Dans le flou des négociations, on ne sait pas si ces aspects «techniques» figureraient dans un document politique fin mars ou seraient renvoyés à un texte final fin juin.

Le président américain Barack Obama a maintes fois promis qu'il ferait tout, y compris militairement, pour empêcher l'Iran d'avoir un jour la bombe. Mais depuis septembre 2013, il mise sur la carte diplomatique et a fait d'un rapprochement avec la puissance chiite une priorité de sa politique étrangère.

Un scénario qui provoque la colère d'Israël et d'une partie du Congrès américain, contrôlé par les républicains.

Une cinquantaine de sénateurs républicains ont écrit aux dirigeants iraniens pour les mettre en garde contre un accord avec le président des États-Unis, affirmant que le Congrès aurait le dernier mot.

Pour Obama, la probabilité d'un accord reste 50/50

Le président américain Barack Obama estime que les chances d'aboutir à un accord avec Téhéran sur son programme nucléaire controversé sont toujours de 50/50, a affirmé mardi son porte-parole.

«Dans l'esprit du président, la probabilité n'a pas changé», a déclaré Josh Earnest, tout en se refusant de rentrer dans le détail des discussions en cours à Lausanne, en Suisse, pour tenter de boucler un accord politique d'ici la fin du mois.

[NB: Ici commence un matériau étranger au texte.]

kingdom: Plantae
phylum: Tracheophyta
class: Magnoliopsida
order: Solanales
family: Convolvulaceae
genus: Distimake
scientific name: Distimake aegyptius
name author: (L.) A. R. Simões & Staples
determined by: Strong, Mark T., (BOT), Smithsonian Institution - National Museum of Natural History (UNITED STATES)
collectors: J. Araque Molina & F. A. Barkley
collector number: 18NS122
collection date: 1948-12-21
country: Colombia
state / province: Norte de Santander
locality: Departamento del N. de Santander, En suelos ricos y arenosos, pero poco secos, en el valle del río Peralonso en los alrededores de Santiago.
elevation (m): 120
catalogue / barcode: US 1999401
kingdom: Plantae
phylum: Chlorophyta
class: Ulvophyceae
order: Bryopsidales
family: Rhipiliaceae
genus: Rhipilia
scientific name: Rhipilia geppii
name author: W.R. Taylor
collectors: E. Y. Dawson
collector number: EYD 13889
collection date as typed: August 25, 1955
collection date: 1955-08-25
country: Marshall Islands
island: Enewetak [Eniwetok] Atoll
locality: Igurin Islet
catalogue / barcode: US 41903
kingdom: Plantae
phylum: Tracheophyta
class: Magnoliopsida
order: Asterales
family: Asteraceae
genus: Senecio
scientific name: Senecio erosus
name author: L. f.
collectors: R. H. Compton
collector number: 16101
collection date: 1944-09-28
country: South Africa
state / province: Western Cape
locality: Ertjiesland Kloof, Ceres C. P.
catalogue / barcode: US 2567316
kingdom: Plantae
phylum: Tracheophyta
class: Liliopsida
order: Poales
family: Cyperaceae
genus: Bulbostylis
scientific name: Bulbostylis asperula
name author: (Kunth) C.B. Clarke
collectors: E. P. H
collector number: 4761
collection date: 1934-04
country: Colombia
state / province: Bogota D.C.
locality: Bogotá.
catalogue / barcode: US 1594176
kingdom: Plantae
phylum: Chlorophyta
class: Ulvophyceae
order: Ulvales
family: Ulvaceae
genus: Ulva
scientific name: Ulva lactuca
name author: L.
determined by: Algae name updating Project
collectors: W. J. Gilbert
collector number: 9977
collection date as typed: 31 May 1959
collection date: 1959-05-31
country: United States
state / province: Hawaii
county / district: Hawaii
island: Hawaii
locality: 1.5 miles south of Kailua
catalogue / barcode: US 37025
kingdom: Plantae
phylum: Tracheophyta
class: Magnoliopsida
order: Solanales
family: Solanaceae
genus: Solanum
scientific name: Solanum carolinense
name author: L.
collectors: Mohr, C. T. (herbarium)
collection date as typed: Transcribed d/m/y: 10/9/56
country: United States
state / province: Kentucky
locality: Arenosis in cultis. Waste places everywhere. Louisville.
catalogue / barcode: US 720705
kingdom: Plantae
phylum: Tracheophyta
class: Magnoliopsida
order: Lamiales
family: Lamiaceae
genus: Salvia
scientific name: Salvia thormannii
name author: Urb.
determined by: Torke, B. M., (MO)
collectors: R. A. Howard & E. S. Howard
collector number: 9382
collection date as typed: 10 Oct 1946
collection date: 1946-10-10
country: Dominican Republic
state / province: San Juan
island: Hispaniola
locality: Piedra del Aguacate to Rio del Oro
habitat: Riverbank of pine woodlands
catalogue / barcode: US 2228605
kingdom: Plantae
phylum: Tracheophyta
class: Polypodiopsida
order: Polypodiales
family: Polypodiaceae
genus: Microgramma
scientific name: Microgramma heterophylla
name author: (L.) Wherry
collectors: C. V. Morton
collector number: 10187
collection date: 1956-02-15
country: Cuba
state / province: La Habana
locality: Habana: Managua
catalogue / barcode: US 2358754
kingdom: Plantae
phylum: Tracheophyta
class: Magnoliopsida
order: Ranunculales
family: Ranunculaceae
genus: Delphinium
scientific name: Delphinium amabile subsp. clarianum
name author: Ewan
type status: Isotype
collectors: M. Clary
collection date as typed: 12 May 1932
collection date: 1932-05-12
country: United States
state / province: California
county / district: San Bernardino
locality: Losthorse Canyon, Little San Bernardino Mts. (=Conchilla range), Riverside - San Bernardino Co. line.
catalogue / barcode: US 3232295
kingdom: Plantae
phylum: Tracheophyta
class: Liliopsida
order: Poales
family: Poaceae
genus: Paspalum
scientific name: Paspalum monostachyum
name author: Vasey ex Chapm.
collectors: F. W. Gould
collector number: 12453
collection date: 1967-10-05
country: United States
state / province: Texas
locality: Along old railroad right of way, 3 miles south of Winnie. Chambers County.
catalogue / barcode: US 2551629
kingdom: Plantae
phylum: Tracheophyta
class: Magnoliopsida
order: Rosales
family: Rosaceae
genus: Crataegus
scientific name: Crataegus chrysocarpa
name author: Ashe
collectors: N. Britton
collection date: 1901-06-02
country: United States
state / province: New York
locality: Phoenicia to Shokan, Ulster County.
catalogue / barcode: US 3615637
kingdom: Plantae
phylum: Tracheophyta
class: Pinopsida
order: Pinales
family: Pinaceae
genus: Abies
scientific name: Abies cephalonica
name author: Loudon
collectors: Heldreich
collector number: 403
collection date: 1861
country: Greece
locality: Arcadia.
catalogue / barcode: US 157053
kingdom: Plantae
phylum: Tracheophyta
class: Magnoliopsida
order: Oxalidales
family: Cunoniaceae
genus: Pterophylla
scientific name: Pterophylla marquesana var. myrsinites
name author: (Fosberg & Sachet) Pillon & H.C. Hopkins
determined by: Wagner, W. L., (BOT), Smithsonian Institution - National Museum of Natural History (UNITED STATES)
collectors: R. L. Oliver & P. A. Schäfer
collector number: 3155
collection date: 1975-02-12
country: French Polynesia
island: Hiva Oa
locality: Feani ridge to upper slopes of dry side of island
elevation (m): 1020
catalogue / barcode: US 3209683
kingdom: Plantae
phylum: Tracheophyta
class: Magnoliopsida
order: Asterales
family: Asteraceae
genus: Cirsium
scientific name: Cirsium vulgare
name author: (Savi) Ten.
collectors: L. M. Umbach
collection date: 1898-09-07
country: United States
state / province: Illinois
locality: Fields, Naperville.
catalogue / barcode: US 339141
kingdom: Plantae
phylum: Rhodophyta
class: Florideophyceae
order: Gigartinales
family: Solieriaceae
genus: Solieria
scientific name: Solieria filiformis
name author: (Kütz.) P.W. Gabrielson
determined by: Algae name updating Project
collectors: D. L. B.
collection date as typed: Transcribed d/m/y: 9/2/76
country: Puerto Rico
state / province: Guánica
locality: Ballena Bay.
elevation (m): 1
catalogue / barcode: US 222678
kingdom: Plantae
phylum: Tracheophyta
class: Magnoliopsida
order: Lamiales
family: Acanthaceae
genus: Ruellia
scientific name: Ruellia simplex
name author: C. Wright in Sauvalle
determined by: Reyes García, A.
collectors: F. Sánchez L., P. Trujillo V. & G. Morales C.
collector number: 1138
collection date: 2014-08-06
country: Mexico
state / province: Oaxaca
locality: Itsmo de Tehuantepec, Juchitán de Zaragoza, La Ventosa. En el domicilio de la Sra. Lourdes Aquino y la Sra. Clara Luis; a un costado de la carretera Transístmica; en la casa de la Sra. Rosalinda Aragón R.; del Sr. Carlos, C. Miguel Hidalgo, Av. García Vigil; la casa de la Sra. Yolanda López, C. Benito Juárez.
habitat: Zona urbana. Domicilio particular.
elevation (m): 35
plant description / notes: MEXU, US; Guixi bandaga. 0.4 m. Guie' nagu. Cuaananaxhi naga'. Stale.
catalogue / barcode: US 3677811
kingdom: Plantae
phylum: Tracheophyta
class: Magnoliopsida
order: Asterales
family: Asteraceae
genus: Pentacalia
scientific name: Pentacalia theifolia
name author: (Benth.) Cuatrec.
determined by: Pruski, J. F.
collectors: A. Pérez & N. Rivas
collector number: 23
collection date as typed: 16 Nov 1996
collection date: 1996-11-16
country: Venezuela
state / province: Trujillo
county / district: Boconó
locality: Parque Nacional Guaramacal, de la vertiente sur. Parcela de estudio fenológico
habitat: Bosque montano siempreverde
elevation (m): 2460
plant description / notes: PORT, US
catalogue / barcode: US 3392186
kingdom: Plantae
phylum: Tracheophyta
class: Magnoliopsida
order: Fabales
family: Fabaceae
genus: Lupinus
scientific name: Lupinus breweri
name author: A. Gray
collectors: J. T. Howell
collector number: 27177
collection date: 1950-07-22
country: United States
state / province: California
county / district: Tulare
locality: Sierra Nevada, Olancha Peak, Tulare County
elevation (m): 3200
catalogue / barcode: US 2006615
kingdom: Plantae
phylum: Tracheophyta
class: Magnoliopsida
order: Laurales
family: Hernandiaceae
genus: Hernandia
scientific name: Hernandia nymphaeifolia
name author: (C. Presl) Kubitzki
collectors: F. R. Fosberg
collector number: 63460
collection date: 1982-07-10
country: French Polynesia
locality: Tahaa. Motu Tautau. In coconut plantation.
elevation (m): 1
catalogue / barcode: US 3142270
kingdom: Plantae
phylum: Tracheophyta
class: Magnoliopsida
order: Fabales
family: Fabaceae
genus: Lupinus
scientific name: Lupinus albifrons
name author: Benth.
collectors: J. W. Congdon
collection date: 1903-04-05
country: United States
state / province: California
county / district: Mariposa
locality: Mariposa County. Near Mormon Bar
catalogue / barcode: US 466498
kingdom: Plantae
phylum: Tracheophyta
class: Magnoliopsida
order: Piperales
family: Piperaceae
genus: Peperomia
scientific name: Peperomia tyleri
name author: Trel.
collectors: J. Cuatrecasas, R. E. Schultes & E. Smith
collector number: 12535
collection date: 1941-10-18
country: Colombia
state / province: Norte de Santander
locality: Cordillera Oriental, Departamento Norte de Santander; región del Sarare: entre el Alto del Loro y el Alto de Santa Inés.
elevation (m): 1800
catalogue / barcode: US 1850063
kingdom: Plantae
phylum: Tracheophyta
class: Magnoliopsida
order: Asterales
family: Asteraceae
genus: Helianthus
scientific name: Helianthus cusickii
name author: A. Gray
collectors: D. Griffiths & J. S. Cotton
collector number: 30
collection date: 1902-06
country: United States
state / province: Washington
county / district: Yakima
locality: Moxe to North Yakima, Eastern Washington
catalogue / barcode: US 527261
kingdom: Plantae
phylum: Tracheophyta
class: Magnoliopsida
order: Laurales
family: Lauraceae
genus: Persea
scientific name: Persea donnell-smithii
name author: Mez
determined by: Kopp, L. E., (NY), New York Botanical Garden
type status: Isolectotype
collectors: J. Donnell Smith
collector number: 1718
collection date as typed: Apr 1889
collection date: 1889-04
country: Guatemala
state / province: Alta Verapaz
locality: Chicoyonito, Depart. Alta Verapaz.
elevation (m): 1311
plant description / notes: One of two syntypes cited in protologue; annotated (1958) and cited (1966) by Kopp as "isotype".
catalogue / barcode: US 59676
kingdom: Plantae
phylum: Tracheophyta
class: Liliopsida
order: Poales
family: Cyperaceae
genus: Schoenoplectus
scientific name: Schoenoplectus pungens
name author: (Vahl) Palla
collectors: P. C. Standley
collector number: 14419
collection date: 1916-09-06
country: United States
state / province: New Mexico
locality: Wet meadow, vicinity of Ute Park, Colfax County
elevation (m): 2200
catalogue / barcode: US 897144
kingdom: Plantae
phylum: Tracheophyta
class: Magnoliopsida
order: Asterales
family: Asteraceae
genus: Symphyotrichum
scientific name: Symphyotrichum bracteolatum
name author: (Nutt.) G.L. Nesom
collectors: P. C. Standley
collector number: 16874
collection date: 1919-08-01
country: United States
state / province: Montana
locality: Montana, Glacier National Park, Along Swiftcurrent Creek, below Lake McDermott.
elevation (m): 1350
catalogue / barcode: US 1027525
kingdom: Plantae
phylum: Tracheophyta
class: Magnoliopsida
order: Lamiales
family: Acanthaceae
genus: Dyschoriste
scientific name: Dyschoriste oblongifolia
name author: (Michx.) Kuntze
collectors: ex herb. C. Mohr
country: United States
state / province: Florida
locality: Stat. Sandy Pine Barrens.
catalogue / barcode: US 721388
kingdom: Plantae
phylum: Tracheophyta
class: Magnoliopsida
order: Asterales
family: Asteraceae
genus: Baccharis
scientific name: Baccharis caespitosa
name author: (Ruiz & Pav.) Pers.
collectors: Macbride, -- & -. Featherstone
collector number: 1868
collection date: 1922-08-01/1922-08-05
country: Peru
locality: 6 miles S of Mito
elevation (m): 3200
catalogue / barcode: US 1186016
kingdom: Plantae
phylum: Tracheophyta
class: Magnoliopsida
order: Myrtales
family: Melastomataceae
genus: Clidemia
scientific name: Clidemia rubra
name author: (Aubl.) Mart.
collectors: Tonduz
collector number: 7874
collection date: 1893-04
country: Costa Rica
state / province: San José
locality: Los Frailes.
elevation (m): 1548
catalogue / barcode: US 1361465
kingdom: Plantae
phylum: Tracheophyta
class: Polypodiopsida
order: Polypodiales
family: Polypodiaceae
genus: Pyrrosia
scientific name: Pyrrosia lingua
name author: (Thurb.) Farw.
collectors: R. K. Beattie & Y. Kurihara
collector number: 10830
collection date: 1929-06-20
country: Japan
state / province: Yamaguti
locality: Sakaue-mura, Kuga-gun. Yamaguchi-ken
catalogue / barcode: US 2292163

«Nous sommes, au mieux, à 50/50», a ajouté M. Earnest, interrogé sur les propos d'un responsable iranien ayant affirmé que les deux pays avaient trouvé un accord sur «90% des questions techniques».

Pour que les discussions aboutissent, «il faudra que les dirigeants iraniens - y compris ceux qui ne sont pas à la table des négociations - signent cet accord», a souligné le porte-parole de M. Obama. «Et le fait est (...) qu'il est difficile de prédire quelle sera exactement leur conclusion», a-t-il ajouté, jugeant que cela représentait «une inconnue dans les négociations».

«L'Iran va devoir prendre des engagements très spécifiques et très difficiles pour répondre aux inquiétudes de la communauté internationale sur son programme nucléaire, mais aussi accepter un ensemble d'inspections extraordinairement poussées», a-t-il ajouté.